Vision-Language-Action (VLA) models enable robots to interpret natural-language instructions and perform diverse tasks, yet their integration of perception, language, and control introduces new safety vulnerabilities. Despite growing interest in attacking such models, the effectiveness of existing techniques remains unclear due to the absence of a unified evaluation framework. One major issue is that differences in action tokenizers across VLA architectures hinder reproducibility and fair comparison. More importantly, most existing attacks have not been validated in real-world scenarios. To address these challenges, we propose AttackVLA, a unified framework that aligns with the VLA development lifecycle, covering data construction, model training, and inference. Within this framework, we implement a broad suite of attacks, including all existing attacks targeting VLAs and multiple adapted attacks originally developed for vision-language models, and evaluate them in both simulation and real-world settings. Our analysis of existing attacks reveals a critical gap: current methods tend to induce untargeted failures or static action states, leaving targeted attacks that drive VLAs to perform precise long-horizon action sequences largely unexplored. To fill this gap, we introduce BackdoorVLA, a targeted backdoor attack that compels a VLA to execute an attacker-specified long-horizon action sequence whenever a trigger is present. We evaluate BackdoorVLA in both simulated benchmarks and real-world robotic settings, achieving an average targeted success rate of 58.4% and reaching 100% on selected tasks.
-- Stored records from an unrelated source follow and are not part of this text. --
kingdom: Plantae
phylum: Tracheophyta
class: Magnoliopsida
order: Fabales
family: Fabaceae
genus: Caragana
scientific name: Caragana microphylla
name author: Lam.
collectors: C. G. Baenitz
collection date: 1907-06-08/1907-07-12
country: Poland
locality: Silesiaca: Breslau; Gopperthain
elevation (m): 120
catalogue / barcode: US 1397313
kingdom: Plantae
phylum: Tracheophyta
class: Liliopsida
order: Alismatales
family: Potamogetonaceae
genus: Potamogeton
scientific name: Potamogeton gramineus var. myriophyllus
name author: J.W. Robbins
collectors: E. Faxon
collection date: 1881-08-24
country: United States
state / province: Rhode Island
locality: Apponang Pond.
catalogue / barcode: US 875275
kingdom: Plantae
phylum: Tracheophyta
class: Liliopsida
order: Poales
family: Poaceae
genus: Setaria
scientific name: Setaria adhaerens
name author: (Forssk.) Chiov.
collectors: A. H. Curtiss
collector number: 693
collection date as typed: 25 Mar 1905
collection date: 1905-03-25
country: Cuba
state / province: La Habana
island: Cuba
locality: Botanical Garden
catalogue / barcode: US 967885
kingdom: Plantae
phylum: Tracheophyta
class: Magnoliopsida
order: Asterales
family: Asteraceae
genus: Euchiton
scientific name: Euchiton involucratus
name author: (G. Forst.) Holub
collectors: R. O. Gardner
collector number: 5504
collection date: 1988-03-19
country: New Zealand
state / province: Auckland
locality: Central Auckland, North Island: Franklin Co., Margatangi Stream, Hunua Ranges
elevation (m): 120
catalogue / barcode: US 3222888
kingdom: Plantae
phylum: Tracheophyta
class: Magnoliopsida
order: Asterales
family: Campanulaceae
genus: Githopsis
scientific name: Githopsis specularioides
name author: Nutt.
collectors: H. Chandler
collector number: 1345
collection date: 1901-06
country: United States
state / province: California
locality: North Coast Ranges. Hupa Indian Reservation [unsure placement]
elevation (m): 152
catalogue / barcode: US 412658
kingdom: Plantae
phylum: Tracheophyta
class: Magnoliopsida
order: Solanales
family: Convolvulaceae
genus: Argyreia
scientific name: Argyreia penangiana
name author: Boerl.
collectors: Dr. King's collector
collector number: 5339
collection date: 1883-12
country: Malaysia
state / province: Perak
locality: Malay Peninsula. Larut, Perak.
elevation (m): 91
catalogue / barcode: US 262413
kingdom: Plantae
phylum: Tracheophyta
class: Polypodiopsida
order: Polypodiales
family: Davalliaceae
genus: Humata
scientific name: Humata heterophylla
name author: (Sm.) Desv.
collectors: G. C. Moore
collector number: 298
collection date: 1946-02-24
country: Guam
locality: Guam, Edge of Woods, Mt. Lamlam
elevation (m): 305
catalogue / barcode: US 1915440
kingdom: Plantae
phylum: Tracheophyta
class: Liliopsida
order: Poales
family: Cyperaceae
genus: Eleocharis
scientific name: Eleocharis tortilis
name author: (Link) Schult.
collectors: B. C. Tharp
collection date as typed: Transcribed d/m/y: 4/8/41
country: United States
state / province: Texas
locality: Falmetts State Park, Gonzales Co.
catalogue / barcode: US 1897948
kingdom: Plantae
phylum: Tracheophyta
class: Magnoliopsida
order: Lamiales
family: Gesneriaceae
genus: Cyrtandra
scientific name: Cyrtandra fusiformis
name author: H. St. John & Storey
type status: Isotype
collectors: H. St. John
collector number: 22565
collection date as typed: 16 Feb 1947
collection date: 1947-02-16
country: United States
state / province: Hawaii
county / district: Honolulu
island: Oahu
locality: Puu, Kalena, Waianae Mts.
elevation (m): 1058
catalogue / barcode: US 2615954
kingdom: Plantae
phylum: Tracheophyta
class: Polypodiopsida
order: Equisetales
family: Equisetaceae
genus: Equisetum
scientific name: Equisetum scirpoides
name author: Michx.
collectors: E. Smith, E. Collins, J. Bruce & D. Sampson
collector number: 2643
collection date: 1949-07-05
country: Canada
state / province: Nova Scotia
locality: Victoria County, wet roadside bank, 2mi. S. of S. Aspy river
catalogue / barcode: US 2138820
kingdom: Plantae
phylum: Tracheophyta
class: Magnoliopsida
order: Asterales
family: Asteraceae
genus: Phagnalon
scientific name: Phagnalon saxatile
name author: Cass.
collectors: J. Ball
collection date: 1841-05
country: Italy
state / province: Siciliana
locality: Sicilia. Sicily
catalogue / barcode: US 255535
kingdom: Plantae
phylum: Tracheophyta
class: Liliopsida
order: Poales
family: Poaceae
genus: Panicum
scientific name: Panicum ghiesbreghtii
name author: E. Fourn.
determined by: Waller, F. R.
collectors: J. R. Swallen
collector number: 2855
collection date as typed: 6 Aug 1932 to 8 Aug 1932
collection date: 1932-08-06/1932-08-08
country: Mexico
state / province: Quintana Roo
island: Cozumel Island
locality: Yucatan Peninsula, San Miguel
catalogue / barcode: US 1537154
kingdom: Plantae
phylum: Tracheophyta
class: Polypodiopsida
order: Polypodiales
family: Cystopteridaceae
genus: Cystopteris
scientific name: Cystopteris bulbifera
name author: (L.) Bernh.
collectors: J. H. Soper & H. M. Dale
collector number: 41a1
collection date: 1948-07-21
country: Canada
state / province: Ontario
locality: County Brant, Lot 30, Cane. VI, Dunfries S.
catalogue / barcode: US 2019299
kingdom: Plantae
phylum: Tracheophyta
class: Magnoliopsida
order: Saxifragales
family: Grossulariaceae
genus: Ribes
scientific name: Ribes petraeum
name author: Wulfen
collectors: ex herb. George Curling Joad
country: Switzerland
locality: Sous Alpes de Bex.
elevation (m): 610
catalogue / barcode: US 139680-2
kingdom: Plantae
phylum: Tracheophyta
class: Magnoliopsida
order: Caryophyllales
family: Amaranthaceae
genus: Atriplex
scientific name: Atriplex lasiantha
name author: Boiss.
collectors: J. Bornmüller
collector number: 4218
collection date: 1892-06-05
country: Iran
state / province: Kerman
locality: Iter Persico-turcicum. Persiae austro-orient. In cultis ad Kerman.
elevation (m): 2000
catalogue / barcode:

Our work provides a standardized framework for evaluating VLA vulnerabilities and demonstrates the potential for precise adversarial manipulation, motivating further research on securing VLA-based embodied systems.

Paper Structure

This paper contains 14 sections, 3 equations, 6 figures, 4 tables.

Figures (6)

  • Figure 1: Untargeted versus targeted attacks on VLAs.First row: Correct task execution. Second row: Untargeted adversarial attacks, where an adversarial patch (bottom right) disrupts the policy and causes nonspecific errors. Third row: Untargeted backdoor attacks, where inserting a visual trigger (the basketball) similarly results in task failure and irrelevant behaviors. Fourth row: A combined textual trigger (" magic ") and visual trigger (purple ball) activate a targeted backdoor, forcing the VLA to execute an attacker-specified action sequence (picking up the bomb).
  • Figure 2: The unified framework, AttackVLA, for evaluating VLA attacks in both simulation and physical environments. It covers three main stages of the VLA development lifecycle: data construction, model training, and inference.
  • Figure 3: Evaluation of attacks in real-world. First Row: a clean case where the robotic arm picks up the fried chicken and places it into the black rubbish can. Second Row: the robotic arm misled by the adversarial perturbation on plate losts control and crushes on the black rubbish can. Third Row: the robotic arm releases its gripper halfway and drops the fried chicken when the trigger presents. Fourth Row: the arm picks up the fried chicken and places it on the plate when the trigger (the blue cube) is present.
  • Figure 4: Different Physical trigger in manipulation scene, including cup, wine bottle and popcorn container.
  • Figure 5: The impact of training steps on $ASR_t$(%) and $CP$(%) across $\pi_0$-fast, OpenVLA and SpatialVLA across four datasets.